I think the Swiss need a course in remedial arithmetic. Two years and one month is not 2/3 of 5 and a quarter years.
Credit for time served while awaiting trial?
And this is the country that once pioneered precision time pieces?
This, from a country that opposes the Death Penalty.
Why be surprised?
So when a man who wants an apology for the death of his family asks for one give it.
No man is sane after that for a good while.
If we had more men like Vitaly Kaloyev, and the men who understand him, in America we’d have a better country.
AMEN!
A bit of a bizarre comment, under the circumstances. I saw something about this on the Discovery Channel (I think) a couple years ago. The incident was an honest and tragic mistake. One man was doing the job of three controllers -- when he realized what was about to happen, his attempts to remedy the situation were countermanded by opposite instructions from the planes' onboard computers which confused the pilots.
The only thing I can imagine that would be worse than losing my family would be depriving another family of a father and husband as well.
Nielsen, the controller, was indeed overworked. The cause of the accident, though, was that he gave one of the aircraft instructions to descend when its onboard TCAS (traffic collision avoidance system) was screaming at the pilot, correctly, “climb, climb.” The pilot of the Bakshirian Tu-154 followed the controller’s instructions to descend, while the DHL 757 followed its own TCAS instructions to descend. The net result was that the two planes descended into each other. If the Bakshirian aircraft had listened to its onboard systems instead of Nielsen, the accident would not have happened.
There’s a clip from a National Geographic UK documentary on the accident here. Warning: The re-creation is pretty brutal.

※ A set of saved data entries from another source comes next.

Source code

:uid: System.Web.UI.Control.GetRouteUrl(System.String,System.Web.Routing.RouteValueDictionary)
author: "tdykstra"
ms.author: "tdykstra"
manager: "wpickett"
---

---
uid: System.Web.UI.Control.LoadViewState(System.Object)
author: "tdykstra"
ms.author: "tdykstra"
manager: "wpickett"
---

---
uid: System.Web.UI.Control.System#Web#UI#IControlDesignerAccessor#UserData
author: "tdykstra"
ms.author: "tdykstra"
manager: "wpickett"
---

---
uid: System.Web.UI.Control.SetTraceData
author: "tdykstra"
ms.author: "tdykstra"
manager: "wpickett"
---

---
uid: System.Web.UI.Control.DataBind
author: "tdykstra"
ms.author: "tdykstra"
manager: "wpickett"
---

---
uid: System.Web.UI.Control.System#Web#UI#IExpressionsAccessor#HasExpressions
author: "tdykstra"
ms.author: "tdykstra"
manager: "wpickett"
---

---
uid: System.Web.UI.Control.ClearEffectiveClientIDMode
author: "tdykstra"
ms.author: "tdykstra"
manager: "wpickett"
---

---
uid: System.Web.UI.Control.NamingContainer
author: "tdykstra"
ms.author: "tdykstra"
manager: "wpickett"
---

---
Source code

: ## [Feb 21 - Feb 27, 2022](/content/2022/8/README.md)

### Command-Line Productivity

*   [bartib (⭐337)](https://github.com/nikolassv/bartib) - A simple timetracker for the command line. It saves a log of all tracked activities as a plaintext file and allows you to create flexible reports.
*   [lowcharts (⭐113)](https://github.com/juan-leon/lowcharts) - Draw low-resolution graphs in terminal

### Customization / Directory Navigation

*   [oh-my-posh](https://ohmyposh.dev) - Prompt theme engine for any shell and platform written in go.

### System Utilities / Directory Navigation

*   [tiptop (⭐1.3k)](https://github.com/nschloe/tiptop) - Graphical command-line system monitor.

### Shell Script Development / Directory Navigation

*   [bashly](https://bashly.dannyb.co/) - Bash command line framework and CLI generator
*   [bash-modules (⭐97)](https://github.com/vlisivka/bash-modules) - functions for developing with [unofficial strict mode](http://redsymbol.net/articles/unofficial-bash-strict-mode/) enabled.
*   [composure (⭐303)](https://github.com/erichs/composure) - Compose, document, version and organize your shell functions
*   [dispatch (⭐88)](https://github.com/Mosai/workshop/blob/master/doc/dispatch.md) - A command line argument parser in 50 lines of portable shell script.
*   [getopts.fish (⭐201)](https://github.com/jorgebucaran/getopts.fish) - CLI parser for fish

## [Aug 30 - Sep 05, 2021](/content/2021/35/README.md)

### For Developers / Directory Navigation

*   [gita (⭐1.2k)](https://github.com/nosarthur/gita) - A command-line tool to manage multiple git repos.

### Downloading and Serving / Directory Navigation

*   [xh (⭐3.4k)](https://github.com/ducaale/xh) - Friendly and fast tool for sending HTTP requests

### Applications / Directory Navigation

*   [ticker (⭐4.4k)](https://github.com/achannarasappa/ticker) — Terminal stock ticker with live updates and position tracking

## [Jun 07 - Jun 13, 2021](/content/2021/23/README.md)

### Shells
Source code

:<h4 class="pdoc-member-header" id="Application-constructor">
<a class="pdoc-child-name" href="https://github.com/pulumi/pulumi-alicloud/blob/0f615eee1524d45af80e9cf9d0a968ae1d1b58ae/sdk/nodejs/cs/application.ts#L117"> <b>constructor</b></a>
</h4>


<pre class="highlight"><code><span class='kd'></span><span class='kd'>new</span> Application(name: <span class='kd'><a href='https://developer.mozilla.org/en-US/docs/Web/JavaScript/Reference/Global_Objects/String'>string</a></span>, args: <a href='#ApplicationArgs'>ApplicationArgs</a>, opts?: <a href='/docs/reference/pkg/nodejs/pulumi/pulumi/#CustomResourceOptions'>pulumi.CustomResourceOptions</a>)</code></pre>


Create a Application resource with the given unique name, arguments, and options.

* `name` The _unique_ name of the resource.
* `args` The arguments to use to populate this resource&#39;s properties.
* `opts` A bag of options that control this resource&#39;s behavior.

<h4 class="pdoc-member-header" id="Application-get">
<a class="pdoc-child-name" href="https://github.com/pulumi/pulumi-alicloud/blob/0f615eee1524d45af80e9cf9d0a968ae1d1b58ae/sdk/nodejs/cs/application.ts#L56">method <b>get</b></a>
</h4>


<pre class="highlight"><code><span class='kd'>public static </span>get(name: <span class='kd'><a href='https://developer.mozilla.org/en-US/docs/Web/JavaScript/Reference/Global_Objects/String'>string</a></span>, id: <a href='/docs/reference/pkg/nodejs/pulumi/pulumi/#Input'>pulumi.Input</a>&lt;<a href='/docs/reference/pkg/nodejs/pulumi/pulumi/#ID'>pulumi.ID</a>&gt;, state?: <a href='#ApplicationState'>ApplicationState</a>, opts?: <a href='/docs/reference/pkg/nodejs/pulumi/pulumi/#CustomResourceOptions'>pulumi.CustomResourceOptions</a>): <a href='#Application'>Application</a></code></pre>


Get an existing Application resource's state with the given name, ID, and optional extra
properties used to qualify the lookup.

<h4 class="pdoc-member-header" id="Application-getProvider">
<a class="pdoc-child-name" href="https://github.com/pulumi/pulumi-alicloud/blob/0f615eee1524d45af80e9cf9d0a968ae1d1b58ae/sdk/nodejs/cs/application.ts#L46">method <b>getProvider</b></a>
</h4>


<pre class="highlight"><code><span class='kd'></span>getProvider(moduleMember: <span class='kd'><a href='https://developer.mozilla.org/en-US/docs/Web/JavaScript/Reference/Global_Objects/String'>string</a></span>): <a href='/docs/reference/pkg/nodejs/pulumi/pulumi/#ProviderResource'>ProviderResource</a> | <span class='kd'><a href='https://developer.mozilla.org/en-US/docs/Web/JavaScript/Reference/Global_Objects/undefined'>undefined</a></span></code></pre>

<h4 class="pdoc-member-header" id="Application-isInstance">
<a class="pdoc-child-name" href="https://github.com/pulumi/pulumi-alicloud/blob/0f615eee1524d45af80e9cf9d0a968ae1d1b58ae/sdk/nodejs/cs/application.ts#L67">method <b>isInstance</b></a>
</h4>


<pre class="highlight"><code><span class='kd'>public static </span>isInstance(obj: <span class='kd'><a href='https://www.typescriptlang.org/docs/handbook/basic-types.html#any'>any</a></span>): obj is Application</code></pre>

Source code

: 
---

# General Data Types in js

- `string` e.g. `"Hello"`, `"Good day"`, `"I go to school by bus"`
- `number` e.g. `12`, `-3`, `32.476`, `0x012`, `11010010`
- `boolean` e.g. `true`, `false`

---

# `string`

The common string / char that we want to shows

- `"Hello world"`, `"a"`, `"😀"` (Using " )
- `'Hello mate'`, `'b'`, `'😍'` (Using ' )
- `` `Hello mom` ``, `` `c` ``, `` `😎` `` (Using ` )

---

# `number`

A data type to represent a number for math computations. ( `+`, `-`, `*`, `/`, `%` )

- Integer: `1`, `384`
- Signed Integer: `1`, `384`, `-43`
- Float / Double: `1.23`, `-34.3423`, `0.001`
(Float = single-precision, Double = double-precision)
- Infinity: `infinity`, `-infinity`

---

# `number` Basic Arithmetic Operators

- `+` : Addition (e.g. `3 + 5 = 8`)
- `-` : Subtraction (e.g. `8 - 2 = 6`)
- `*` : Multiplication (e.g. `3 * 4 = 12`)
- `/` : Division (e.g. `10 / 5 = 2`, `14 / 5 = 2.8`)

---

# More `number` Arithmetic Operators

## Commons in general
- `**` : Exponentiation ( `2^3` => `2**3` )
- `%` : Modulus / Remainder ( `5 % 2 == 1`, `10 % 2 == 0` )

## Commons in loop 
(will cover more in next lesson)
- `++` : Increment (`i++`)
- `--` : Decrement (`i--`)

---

http://www.youtube.com/watch?v=-U0AxIwJpYs&feature=related
}:-)4
Yes, a mistake. BUT — the Russian airplane did what the controller said to do, rather than what the TCAS directed. A big no-no. The TCAS interrogates several times more often than the controller’s radar, and is more accurate. If the Russian aircraft had followed the TCAS resolution advisory, the controller’s mistake wouldn’t have resulted in a collision.
Ping.
You couldn't be more wrong. The controller was overworked in an understaffed situation. He didn't deserve to be murdered for what happened.
My impression from the article is that the company responsible, Skyguide, is private.
The only thing I can imagine that would be worse than losing my family would be depriving another family of a father and husband as well.
Yes, a vindication of two wrongs not making right.